Lastly, women’s attitude towards preconception care was significantly associated with preconception care utilization. Women who had favorable attitude towards preconception care were 1.65 times more likely to utilize preconception care compared to their counterparts. This finding is consistent with studies done in West Guji zone [30]. This might be due to the fact that if women had favorable attitude towards preconception care they may have intention to utilize PCC and increase its utilization. This could also be because mothers with a positive attitude may have the opportunity to receive information about the importance of preconception care for the well-being of the mother and children, leading them to rely on the use of PCC.
Conclusion
This study found that the utilization of preconception care in the study area is low.
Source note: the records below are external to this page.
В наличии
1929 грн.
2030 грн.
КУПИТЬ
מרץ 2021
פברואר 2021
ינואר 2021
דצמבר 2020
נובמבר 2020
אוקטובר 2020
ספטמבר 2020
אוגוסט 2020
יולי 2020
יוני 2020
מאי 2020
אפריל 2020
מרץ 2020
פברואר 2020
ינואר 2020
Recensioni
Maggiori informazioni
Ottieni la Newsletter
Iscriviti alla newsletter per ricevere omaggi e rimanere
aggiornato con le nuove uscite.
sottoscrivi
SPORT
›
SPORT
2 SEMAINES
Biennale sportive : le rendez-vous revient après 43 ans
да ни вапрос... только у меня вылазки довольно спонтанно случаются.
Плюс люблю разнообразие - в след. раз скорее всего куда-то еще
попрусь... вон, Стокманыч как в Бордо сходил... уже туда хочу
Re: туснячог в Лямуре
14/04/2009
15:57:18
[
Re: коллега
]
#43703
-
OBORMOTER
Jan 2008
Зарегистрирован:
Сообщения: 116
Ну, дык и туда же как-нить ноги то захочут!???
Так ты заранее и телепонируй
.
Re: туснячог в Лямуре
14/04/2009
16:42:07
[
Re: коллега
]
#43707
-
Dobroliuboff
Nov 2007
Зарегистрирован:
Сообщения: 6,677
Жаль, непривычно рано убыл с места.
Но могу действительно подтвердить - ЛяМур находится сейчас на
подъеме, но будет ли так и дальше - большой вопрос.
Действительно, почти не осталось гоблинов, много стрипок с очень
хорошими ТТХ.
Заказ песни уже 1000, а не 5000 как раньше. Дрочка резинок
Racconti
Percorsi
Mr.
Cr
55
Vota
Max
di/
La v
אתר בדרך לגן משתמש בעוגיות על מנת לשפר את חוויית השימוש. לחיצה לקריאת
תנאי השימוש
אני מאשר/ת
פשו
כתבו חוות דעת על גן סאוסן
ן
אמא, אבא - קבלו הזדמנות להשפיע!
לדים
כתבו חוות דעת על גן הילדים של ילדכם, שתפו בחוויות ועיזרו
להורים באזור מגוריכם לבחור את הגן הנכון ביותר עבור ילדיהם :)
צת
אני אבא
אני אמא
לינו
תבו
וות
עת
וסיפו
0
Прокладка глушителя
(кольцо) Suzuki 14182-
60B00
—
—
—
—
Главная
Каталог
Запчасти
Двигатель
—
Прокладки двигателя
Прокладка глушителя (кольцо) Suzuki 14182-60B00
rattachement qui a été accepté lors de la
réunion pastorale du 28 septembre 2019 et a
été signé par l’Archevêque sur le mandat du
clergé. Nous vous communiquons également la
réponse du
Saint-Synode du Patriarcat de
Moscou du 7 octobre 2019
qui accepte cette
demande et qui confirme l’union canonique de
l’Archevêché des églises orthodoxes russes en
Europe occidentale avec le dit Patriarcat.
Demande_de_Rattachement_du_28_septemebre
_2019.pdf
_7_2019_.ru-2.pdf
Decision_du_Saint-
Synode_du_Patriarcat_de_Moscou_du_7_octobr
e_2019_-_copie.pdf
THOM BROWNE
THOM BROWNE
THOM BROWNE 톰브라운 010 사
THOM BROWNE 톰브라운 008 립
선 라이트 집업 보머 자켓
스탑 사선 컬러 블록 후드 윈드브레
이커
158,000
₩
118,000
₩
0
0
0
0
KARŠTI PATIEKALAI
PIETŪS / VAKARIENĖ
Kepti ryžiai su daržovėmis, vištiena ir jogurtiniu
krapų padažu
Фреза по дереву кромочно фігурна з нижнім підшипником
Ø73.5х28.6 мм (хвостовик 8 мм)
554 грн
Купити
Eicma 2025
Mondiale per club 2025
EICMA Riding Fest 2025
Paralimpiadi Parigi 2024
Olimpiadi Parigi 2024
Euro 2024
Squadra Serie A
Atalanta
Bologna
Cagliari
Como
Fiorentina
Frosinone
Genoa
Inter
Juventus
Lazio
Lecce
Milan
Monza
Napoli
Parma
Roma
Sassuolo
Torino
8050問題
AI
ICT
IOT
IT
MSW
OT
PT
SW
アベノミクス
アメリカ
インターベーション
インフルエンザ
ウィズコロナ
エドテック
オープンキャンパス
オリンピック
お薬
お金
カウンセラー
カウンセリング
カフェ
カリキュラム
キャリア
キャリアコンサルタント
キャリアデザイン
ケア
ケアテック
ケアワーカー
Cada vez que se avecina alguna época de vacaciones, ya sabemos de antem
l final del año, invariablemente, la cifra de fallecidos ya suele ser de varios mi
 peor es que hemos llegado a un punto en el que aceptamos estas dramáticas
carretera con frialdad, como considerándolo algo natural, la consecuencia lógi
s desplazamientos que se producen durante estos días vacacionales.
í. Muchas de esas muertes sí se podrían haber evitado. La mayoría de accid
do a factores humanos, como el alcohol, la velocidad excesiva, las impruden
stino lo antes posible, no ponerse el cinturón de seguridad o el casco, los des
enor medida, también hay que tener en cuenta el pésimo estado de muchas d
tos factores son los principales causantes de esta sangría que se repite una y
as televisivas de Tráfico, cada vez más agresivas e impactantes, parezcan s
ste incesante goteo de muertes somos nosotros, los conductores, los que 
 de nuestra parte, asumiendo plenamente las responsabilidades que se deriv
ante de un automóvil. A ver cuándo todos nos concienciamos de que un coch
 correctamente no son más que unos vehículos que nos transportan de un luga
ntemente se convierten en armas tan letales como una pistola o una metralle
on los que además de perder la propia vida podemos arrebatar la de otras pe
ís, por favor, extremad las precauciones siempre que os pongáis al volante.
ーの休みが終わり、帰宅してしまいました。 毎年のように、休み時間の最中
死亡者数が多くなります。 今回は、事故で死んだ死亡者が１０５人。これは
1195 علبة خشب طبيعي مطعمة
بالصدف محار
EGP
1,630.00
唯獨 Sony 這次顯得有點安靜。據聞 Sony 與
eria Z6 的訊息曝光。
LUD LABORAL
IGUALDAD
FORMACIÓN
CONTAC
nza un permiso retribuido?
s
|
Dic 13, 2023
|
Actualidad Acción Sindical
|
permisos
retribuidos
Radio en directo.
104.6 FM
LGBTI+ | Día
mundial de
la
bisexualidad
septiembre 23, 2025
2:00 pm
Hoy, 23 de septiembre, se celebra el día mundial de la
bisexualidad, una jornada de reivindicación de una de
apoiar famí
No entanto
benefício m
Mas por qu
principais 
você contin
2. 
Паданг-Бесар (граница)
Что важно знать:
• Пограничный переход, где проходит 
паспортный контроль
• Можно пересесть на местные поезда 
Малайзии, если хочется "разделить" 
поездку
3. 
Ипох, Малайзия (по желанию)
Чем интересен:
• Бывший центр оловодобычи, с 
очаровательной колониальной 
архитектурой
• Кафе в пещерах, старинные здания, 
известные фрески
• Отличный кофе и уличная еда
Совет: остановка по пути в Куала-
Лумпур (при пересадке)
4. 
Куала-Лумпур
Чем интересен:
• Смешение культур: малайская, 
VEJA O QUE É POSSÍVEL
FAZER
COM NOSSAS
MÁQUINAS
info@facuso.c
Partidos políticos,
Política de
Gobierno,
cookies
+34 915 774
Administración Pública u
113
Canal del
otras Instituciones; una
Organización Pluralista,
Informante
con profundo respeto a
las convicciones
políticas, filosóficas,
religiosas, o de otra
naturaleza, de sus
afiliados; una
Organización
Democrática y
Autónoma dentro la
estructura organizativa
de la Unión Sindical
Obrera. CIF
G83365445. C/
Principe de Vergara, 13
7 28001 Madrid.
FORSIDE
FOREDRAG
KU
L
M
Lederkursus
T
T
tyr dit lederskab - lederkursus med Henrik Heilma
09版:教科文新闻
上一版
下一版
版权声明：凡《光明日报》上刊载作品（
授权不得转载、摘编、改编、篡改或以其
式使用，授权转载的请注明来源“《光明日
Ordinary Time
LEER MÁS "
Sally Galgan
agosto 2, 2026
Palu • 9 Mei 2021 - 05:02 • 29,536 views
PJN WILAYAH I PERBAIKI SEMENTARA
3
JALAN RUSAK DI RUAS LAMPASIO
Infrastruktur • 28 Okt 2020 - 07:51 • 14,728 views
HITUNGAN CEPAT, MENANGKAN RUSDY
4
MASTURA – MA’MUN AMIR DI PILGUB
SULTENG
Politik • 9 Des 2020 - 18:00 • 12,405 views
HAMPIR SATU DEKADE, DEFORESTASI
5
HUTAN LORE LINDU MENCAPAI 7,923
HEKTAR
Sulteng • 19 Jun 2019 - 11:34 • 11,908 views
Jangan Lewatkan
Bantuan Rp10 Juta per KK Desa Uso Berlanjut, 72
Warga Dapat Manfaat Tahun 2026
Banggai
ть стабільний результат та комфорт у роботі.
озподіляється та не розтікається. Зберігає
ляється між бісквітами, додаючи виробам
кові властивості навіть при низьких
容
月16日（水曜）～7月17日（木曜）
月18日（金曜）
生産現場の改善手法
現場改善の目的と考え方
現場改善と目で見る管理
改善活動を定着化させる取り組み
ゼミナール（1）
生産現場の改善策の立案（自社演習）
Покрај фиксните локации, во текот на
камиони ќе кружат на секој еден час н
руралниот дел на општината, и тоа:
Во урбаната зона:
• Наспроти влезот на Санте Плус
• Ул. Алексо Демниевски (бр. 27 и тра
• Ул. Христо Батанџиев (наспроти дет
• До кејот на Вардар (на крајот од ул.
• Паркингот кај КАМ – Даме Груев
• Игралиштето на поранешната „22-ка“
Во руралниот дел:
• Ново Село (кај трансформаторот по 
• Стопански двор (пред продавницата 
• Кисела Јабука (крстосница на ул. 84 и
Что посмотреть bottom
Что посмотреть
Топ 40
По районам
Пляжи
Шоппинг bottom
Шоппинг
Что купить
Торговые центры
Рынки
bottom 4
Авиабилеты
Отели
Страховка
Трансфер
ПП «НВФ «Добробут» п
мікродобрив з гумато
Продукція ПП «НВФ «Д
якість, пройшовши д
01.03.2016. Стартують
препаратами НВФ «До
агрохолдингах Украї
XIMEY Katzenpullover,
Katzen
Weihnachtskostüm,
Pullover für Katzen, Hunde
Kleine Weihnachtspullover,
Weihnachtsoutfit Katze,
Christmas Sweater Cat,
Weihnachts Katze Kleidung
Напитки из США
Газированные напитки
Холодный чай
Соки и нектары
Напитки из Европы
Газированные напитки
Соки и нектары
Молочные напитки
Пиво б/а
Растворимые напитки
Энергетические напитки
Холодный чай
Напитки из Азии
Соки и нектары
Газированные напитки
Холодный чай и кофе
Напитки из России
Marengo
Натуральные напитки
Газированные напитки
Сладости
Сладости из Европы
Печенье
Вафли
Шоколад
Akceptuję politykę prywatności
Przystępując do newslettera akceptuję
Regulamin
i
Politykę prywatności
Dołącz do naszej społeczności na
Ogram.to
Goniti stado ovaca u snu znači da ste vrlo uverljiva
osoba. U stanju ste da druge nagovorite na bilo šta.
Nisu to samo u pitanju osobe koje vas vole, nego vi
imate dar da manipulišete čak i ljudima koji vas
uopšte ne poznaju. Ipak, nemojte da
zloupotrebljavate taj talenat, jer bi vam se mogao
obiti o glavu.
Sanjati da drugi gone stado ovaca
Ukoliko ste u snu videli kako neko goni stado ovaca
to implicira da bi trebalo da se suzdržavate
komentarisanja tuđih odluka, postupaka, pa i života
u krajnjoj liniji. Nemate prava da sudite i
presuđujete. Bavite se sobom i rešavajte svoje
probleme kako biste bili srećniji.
Maternal age ≥ 35 years, having a chronic medical illness, having a good knowledge of utilization of PCC, and having a favorable attitude towards utilization of PCC were independent factors positively affecting the utilization of preconception care. The concerned stakeholders should work to improve the utilization of PCC by improving knowledge and attitude of women towards utilization of the service. Information, health education, and the creation of awareness should be strengthened in communities about preconception care.
Declarations
Ethical Approval and Consent to Participate
The ethical approval letter was obtained from the School of Midwifery on behalf of the University of Gondar Institutional Review Board (IRB). A formal letter of administrative approval was obtained from each health facility in Gondar town. The study participants were then informed about the purpose of the study and the rights of the participants. Finally, prior to the actual data collection, written informed consent was obtained from each participant.
Authors’ Contributions
All authors made a significant contribution to the study reported, whether that is in the conception, study design, execution, acquisition of the data, analysis, and interpretation, or in all these areas; took part in drafting, revising, or critical reviewing the article; give final approval of the version to be published; have agreed on the journal to which the article has been submitted; and agree to be accountable for all aspects of the study.
Data Availability Statement: The authors declare that the data regarding this manuscript can be accessed as per the request of any interested body from the principal author.
Acknowledgment
We would like to thank the University of Gondar for providing Ethical clearance. We would also like to extend our gratitude to each health facility’s administrative, data collectors, supervisor, and study participants.